PROBLEM: Update the lines of the listing starting with the line with "phylum: Tracheophyta" and going on through the end of the listing, replacing "common name" with "vernacular name" and keeping everything else the same. Leave the pictures out of your answer.

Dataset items

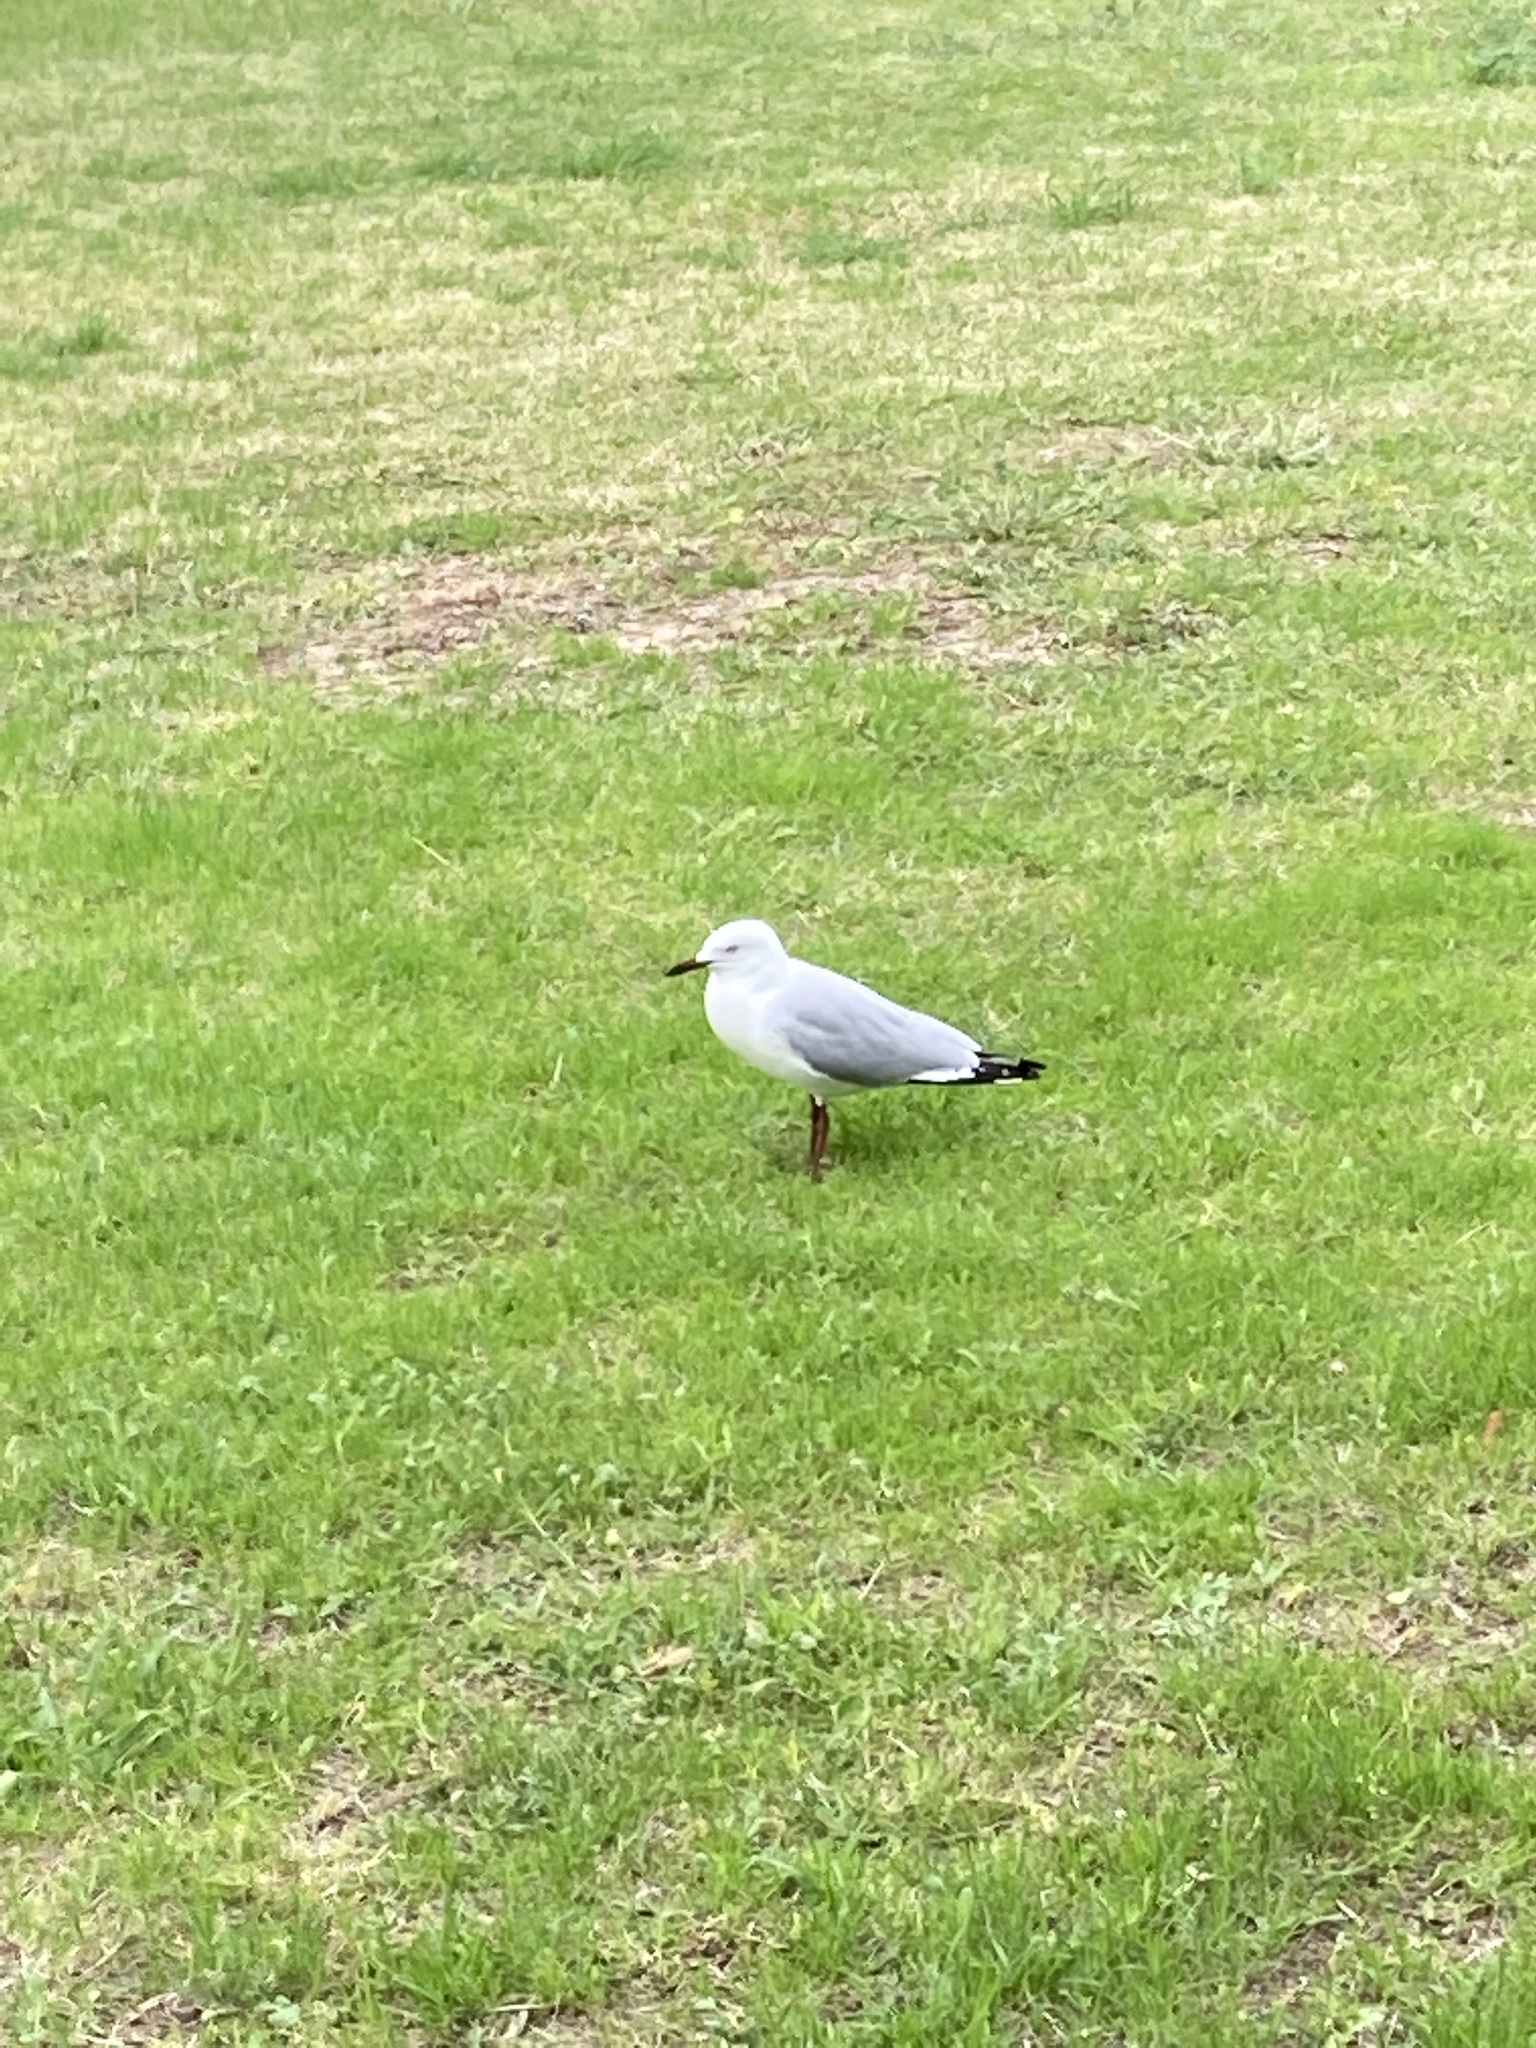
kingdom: Animalia
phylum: Chordata
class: Aves
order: Charadriiformes
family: Laridae
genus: Chroicocephalus
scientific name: Chroicocephalus novaehollandiae
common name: Silver gull
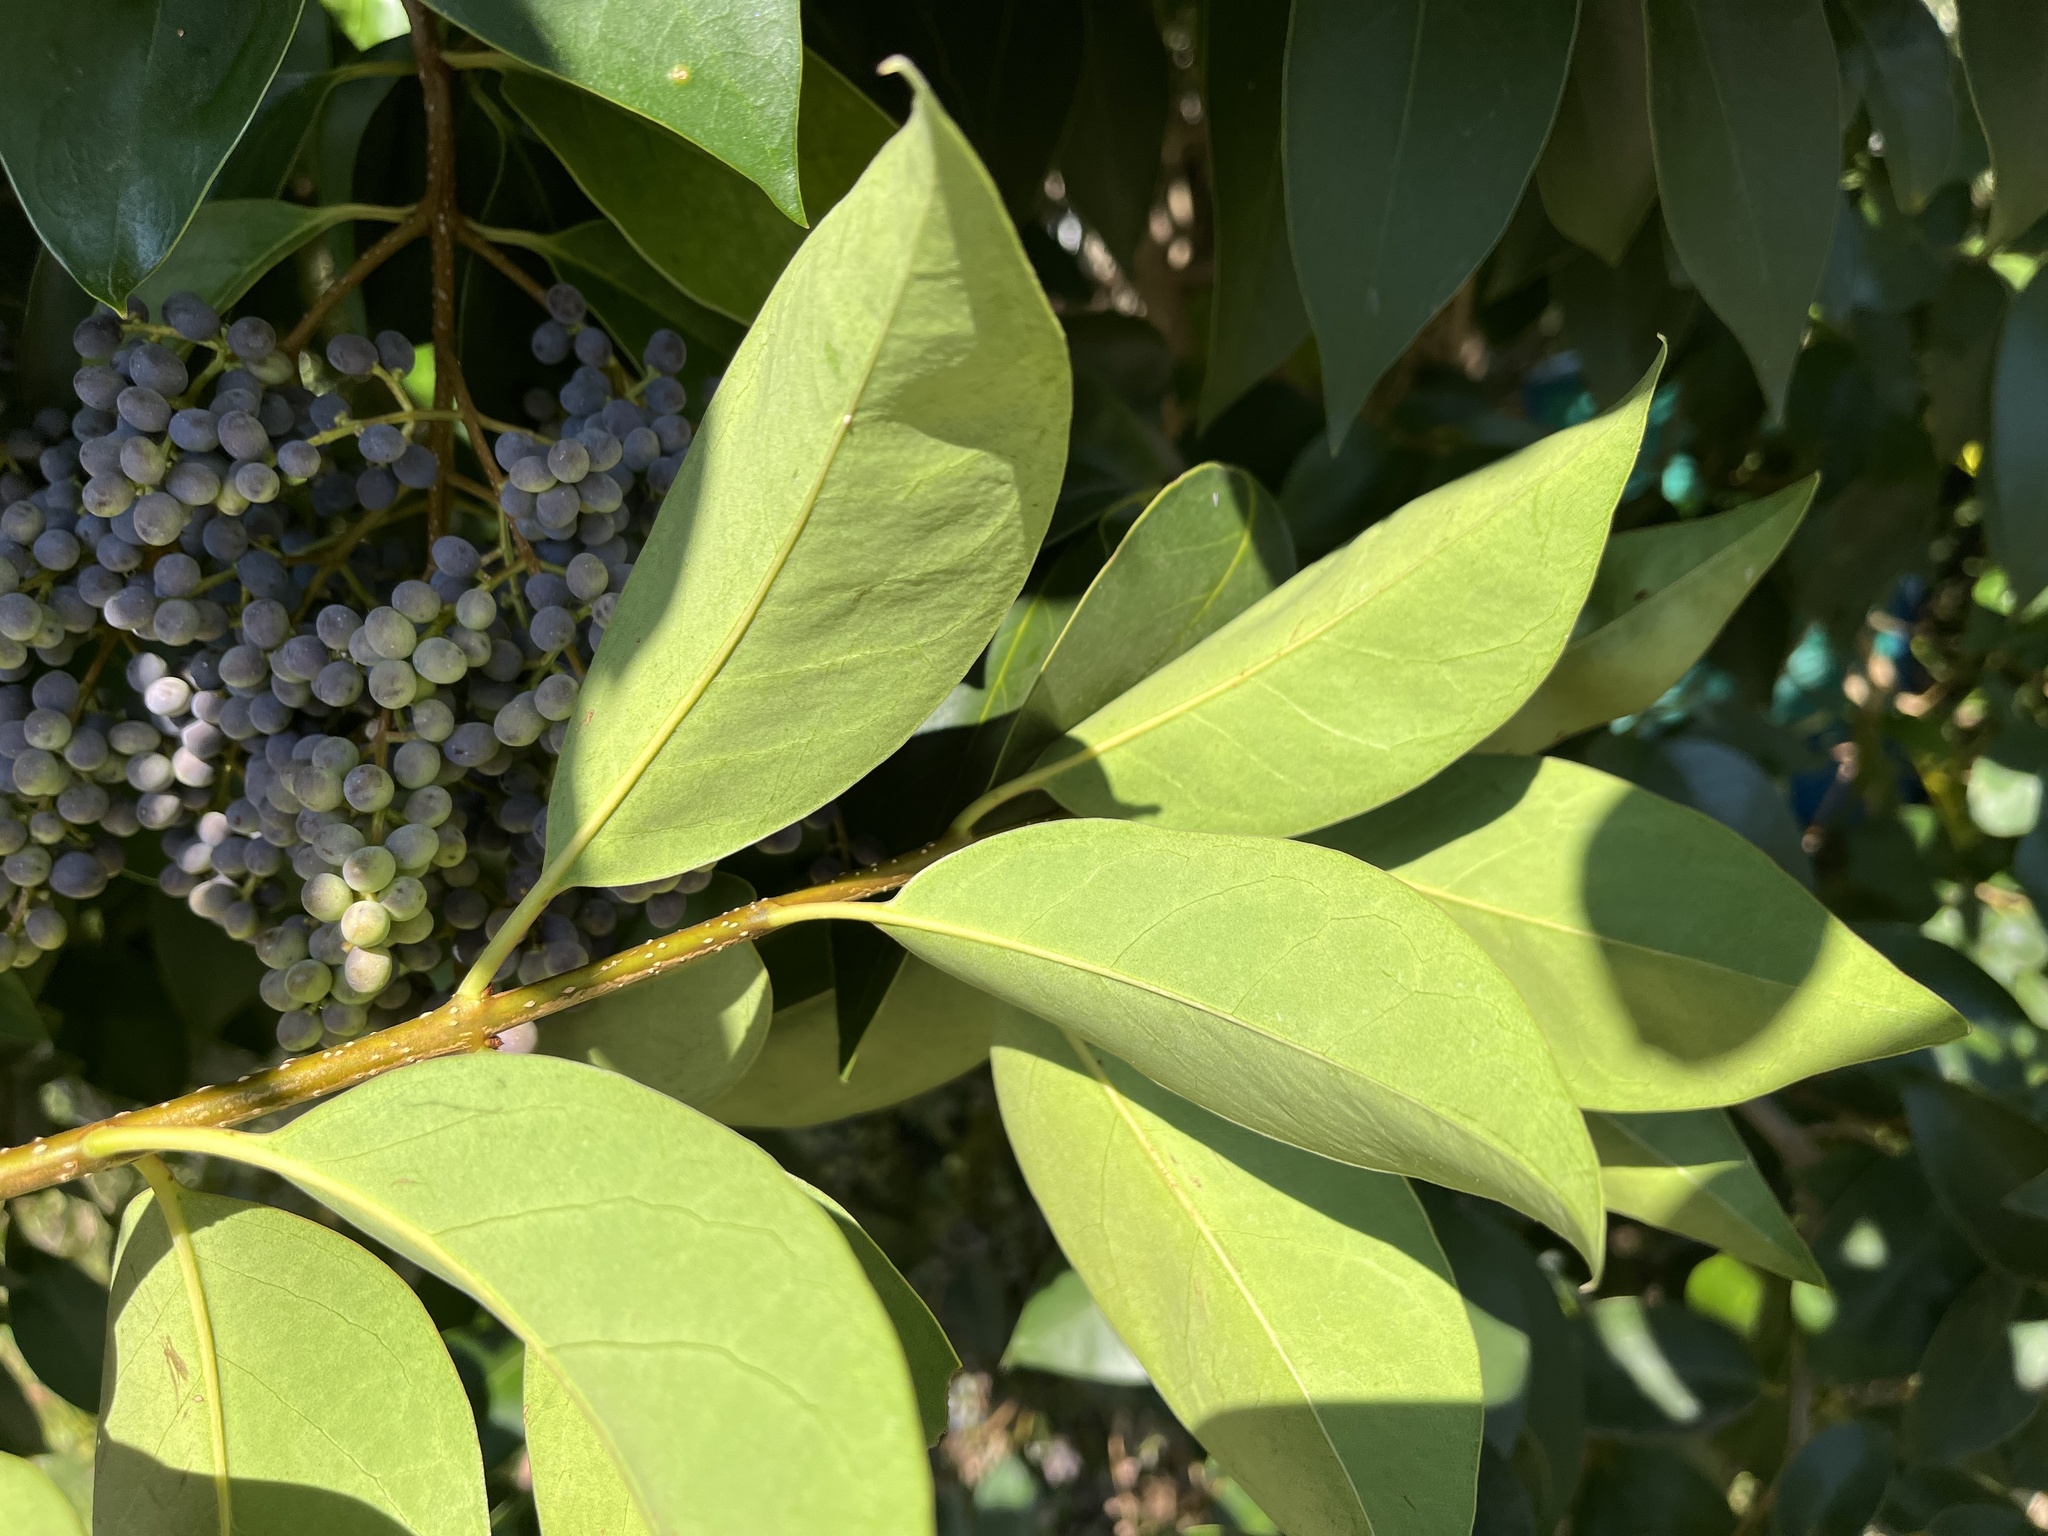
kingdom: Plantae
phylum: Tracheophyta
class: Magnoliopsida
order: Lamiales
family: Oleaceae
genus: Ligustrum
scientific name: Ligustrum lucidum
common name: Glossy privet
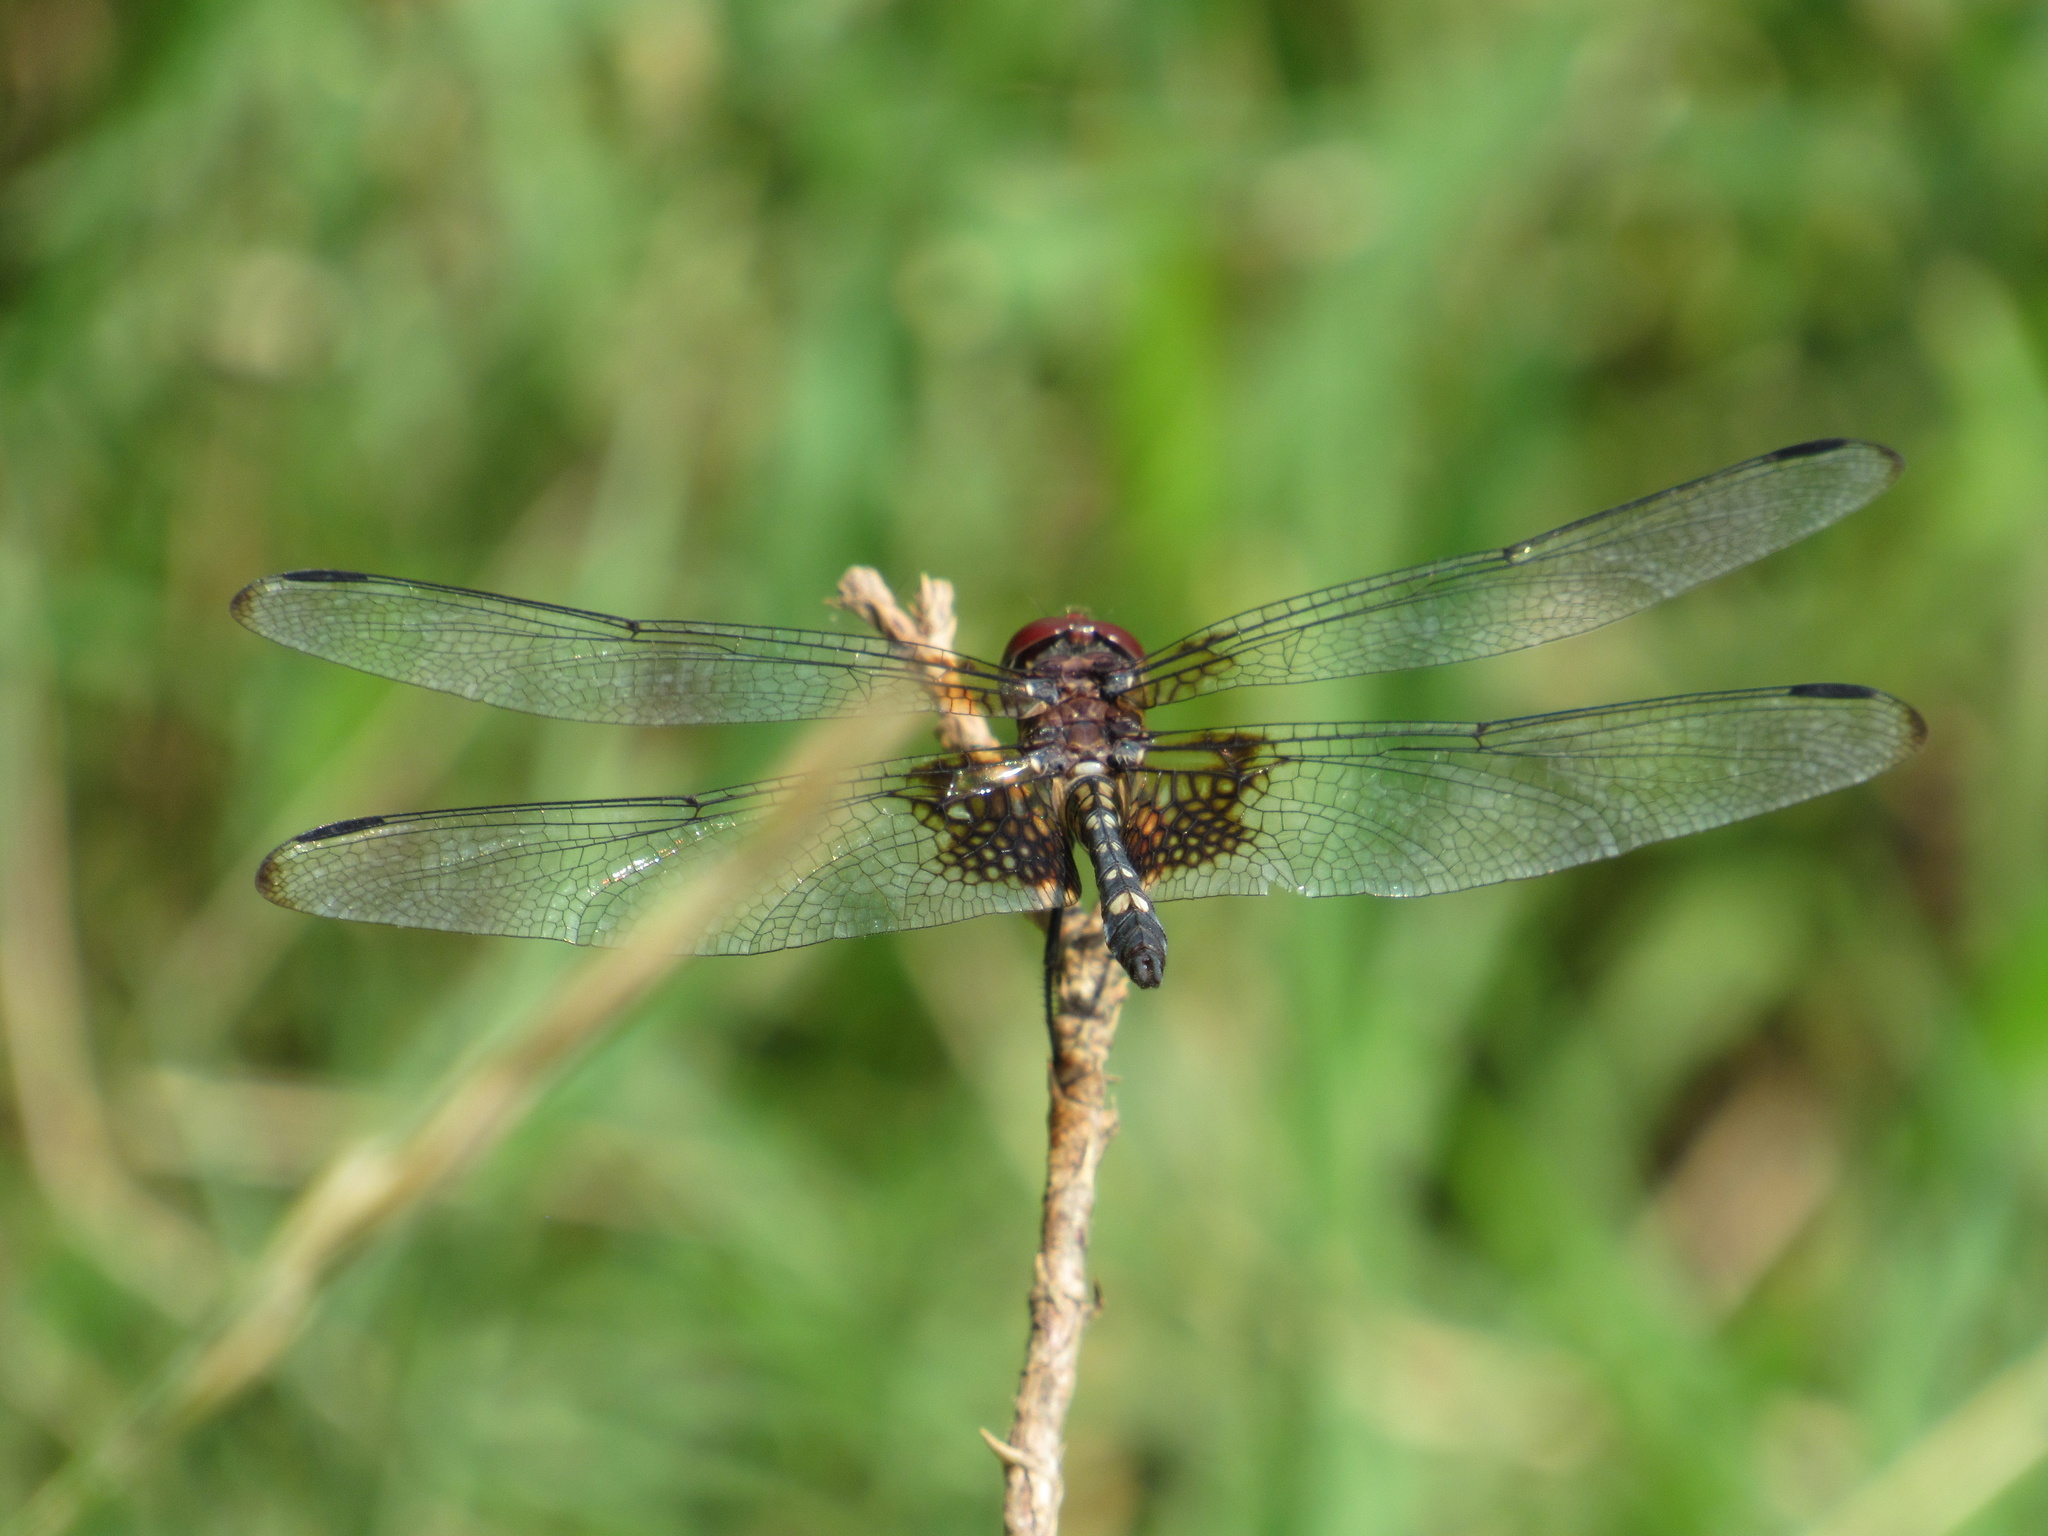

RESPONSE TO THE TASK:
phylum: Tracheophyta
class: Magnoliopsida
order: Lamiales
family: Oleaceae
genus: Ligustrum
scientific name: Ligustrum lucidum
vernacular name: Glossy privet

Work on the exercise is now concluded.